Pragnęłam wziąć od niego duszę Mimi i utulić ją we własnych dłoniach. Schować w kasetce na biżuterię, którą dała mi na szesnaste urodziny. Tej, którą wypełniła szesnastoma pierścionkami, po jednym za każdy rok, który przegapiła. Śmiała się, kiedy odłożyłam łyżkę pełną crème brulée, by wsunąć każdy jeden na palce. Podobno powinno się je nosić osobno. Nigdy tego nie zrobiłam.
Nosiłam je wszystkie naraz. Gdybym tylko mogła zatrzymać jej duszę przy swojej.
Napotkałam w lustrze spojrzenie Ashera.
– Wynoś się – mruknęłam.
Gwałtowna burza wstrząsała mną, grożąc, że zniszczy moją słabnącą godność.
Zamiast wyjść drzwiami archanioł otworzył okno, rozłożył skrzydła i skoczył z balustrady w pozłocone brzaskiem niebo.
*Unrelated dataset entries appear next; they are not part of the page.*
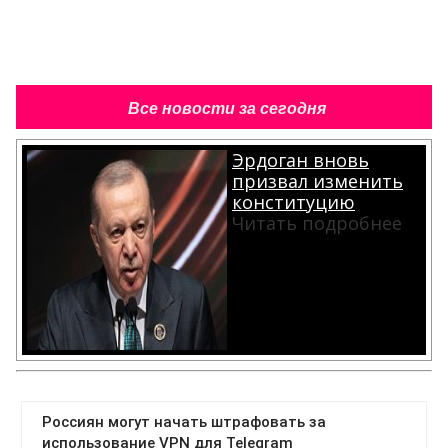
Все новости за сегодня
Эрдоган вновь
призвал изменить
конституцию
Читать подробнее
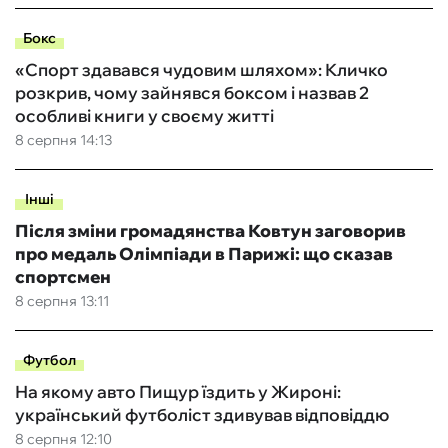
Бокс
«Спорт здавався чудовим шляхом»: Кличко
розкрив, чому зайнявся боксом і назвав 2
особливі книги у своєму житті
8 серпня 14:13
Інші
Після зміни громадянства Ковтун заговорив
про медаль Олімпіади в Парижі: що сказав
спортсмен
8 серпня 13:11
Футбол
На якому авто Пищур їздить у Жироні:
український футболіст здивував відповіддю
8 серпня 12:10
Wiele długich godzin później zadzwoniłam do prawnika, z którym Muriel kazała mi się skontaktować, pana Aldermana. Zjawił się na miejscu i zajął wszystkim, podczas gdy ja siedziałam na kanapie jak zombie, przyciskając ozdobną poduszkę do ściśniętej piersi i gapiąc się apatycznie na powolny taniec chmur za oknami.
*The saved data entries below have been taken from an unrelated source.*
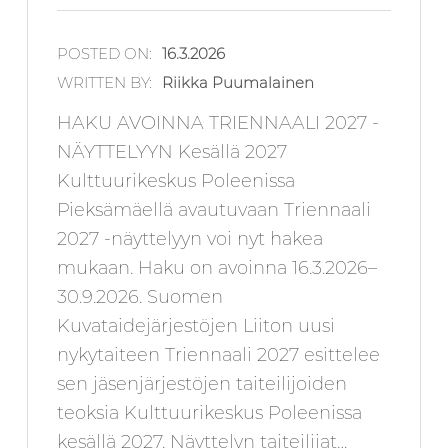
POSTED ON:
16.3.2026
WRITTEN BY:
Riikka Puumalainen
HAKU AVOINNA TRIENNAALI 2027 -
NÄYTTELYYN Kesällä 2027
Kulttuurikeskus Poleenissa
Pieksämäellä avautuvaan Triennaali
2027 -näyttelyyn voi nyt hakea
mukaan. Haku on avoinna 16.3.2026–
30.9.2026. Suomen
Kuvataidejärjestöjen Liiton uusi
nykytaiteen Triennaali 2027 esittelee
sen jäsenjärjestöjen taiteilijoiden
teoksia Kulttuurikeskus Poleenissa
kesällä 2027. Näyttelyn taiteilijat…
Ponieważ umarła w domu, pan Alderman wezwał policję, by stwierdzono, że zgon nastąpił z przyczyn naturalnych, a potem koroner przyjechał po jej ciało. Kiedy przybyła ekipa sprzątająca, wyrwałam się z transu i zaczęłam krzyczeć, żeby poszli do diabła.
Prawnik usiłował mnie uspokoić.
– Pani Moreau, Muriel prosiła o zabranie jej ubrań, żeby nie musiała pani…
– Macie niczego nie dotykać – wycedziłam. – Jej pościeli, ubrań ani nawet szczoteczki do zębów. Niczego.
Mężczyzna był na tyle rozsądny, że nie próbował się kłócić.